I rode without a helmet, releasing my hair to trail behind, like the silhouette on a mud flap of an 18-wheeler. I dyed my hair interesting colors, a mingling of wines, warm browns, and plums. Sometimes streaked with black, not unduly loud, subtle to play in the sunshine. My make-up was the same, not plastered on with a trowel, but as distinctive and chic as I liked to think my life was.
When I wasn’t riding, I was teaching the most disturbed of the high school-aged kids my district could find for me. Somehow, we connected. I understood that they were usually angry, desperate, and felt like school was a waste of life. They didn’t realize that School would determine the rest of their life. I tried to tell them, they determined their own fates. Most were successful and survived, I could only hope I helped.
As a child, I was the youngest of five in a lower to middle-class family. Because I had two older brothers, and two older sisters, I always sort of felt like an only child. The two boys would be off doing whatever boys did, and the two sisters were constantly trying to scratch each other’s eyes out! I wanted no part of it, so I developed a passion for reading in grade school that matured into the desire to write by middle school.
I distinctly recall the first time I picked up a pen to create words of my own. I was in seventh grade in the school cafeteria at “study hall”. Of course, no one studied at all, they visited with friends, made paper footballs, and caught flies on hair lassoes. Always the loner, I doodled on a scrap of notebook paper. This day I was in a dark mood; my five-month-old niece had just died of suffocation in her crib. I found myself jotting little notes on the paper.
TaDa! An author was born. Surprisingly my friends encouraged me, and I felt good about it. I began writing dark birthday cards for my classmates, usually low quality, but it stirred something that kept rising and never surrendered.
While in college, there was a particular professor who took an interest in my writing. He complimented me on my writing style, and said, “Your essay made me cry”. I apologized of course, and he said, “No, no, the first hint of a talented writer is, can you MAKE–THEM-FEEL-SOMETHING?” Then he asked if I was published, I answered “no” with a snicker, and he said, “you should be.”

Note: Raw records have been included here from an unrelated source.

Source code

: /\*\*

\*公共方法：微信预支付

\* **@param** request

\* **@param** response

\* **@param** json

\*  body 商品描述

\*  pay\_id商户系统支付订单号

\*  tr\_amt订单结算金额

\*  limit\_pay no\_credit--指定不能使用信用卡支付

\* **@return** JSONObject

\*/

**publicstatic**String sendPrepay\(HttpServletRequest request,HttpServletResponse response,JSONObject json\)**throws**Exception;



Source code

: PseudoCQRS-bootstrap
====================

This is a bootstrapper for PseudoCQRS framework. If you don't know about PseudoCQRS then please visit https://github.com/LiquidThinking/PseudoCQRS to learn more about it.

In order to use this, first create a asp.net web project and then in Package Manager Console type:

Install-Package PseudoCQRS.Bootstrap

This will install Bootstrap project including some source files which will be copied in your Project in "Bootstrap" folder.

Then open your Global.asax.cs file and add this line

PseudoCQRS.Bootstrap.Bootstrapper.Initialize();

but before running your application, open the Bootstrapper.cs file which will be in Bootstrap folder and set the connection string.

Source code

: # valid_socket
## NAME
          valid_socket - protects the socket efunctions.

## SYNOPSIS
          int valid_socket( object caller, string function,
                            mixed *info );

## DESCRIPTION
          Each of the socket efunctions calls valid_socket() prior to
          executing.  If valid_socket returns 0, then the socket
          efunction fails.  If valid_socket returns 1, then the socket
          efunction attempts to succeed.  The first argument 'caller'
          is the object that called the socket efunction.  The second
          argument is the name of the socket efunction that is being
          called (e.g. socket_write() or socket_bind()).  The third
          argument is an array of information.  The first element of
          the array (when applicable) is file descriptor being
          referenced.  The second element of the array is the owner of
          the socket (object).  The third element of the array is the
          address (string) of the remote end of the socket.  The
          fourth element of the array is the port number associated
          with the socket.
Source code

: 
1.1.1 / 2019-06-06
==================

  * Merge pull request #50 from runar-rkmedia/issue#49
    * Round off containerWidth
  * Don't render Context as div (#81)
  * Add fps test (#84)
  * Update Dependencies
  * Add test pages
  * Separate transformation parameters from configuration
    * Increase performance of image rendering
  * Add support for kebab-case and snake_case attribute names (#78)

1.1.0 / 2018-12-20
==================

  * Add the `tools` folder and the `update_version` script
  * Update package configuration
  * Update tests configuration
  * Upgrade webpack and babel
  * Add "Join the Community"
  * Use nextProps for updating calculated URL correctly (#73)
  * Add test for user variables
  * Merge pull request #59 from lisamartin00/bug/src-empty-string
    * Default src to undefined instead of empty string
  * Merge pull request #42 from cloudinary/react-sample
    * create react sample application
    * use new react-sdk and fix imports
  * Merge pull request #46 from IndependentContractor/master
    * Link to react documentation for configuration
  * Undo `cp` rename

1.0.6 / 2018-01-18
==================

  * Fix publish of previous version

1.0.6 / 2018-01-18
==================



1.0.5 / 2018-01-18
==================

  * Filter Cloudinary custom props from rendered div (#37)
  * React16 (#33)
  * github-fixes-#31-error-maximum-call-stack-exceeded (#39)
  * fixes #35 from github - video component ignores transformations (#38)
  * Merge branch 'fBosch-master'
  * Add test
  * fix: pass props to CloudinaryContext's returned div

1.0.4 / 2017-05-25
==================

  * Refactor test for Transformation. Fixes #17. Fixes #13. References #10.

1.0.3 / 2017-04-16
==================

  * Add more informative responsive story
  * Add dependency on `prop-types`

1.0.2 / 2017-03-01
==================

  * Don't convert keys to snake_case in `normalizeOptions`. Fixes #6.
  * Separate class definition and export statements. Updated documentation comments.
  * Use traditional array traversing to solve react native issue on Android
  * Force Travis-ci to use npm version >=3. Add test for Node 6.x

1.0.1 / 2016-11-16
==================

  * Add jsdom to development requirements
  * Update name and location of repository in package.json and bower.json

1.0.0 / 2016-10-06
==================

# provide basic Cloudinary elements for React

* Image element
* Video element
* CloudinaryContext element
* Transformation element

Twenty-four years later, after riding motorcycles and teaching, near ready to retire, about a year ago, I found a floppy disk. It had five episodes of a long ago written novel on it. I studied at what I had written, and honestly was astonished, not too bad really. It was the age of Facebook, I needed a second opinion, so I shared a little with a friend, just a little. Then I sat back and held my breath…. She loved it! She said she couldn’t wait for me to write more! Another said the same, and another.
So here I am, a semi-retired, chunky, aged woman. Facing life alone, sustained by God, a talented Doctor and staff, my family and friends, and a fresh career, author.
Here you are, reading my somewhat sloppy Biography. I write about my life, embellished. My work is a mix of fact and fiction, factual dramas. I hope that you are getting ready to appreciate a part of one of my novels, short stories, or flash fictions
You’ll find my life has been rather mundane, but my mind has visited places only my readers can genuinely appreciate.